Wengi telu ka api te'u - Tiga hari lagi kita akan mengadakan -                                         upacara api te'u
Ghale' lowo  -                  Dikali !

Semua berteriak -  Hooooooooo !!

Kemudian masyarakat pergi ke ladang untuk menggali ubikayu (singkong) dan mengeringkannya agar bahan makanan tersedia secukupnya pada waktu pesta. Pada waktu pesta, masyarakat dilarang untuk bekerja. Hanya orang yang memiliki bahan makanan secukupnya dirumah, akan memakainya pada waktu pesta itu.

Pada hari sebelum pesta dimulai, Keli, pemimpin pesta tersebut mengirim dua orang pemuda yang masing-masing membawah sebuah bakul besar dan sebuah tempurung kelapa kecil kekampung-kampung sekitar. Kedua pemuda tersebut harus melakukan perjalanan karosel yaitu menghampiri dari rumah yang satu kerumah yang lain untuk mengumpulkan beras putih. Setiap rumah  harus menyumbang satu piring beras bagi setiap jenis binatang yang mereka miliki: Satu rantang untuk babi-babi, satu untuk ayam-ayam dan seterusnya serta satu rantang untuk para penghuni rumah.
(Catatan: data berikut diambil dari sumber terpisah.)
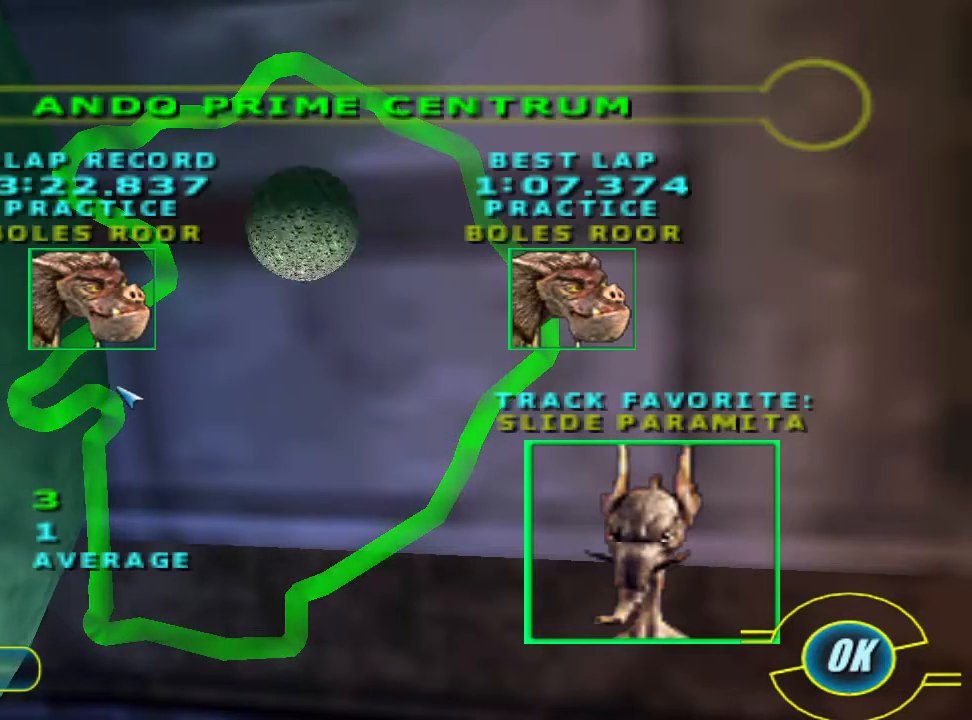
{"buttons": [], "left_stick": "center", "right_stick": "center", "events": []}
Selain itu, mereka juga meminta sumbangan berupa telur ayam dan bawang. Ketika pengumpulan sumbangan itu sudah selesai, maka mereka membawanya ke hanga/kanga dan meletakkannya diatas pekuburan. Atalaki Keli dan Bawi masing-masing memperoleh senyiru beras dan seekor ayam. Kedua pemuda yang berjalan keliling mengumpulkan beras tadi lalu membuat sebuah kotak dari pelepah pinang untuk merendam beras agar menjadi lembek. Kedalam rendaman itu ditaruh juga tiga potong kulit pohon 'Seko' dan 'Jita' agar nasi nantinya terasa agar pahit. Kemudian beras itu dibawah ke kali. Sesampainya disana, mereka memotong dua ruas bambu betung (Peri Bheto) yang akan digunakan sebagai alat masak. Beras itu diisi kedalam ruas-ruas bambu tersebut dengan sedikit air. Lalu mereka meletakkan ruas-ruas bambu itu disamping sebuah batu dan memasang api yang besar.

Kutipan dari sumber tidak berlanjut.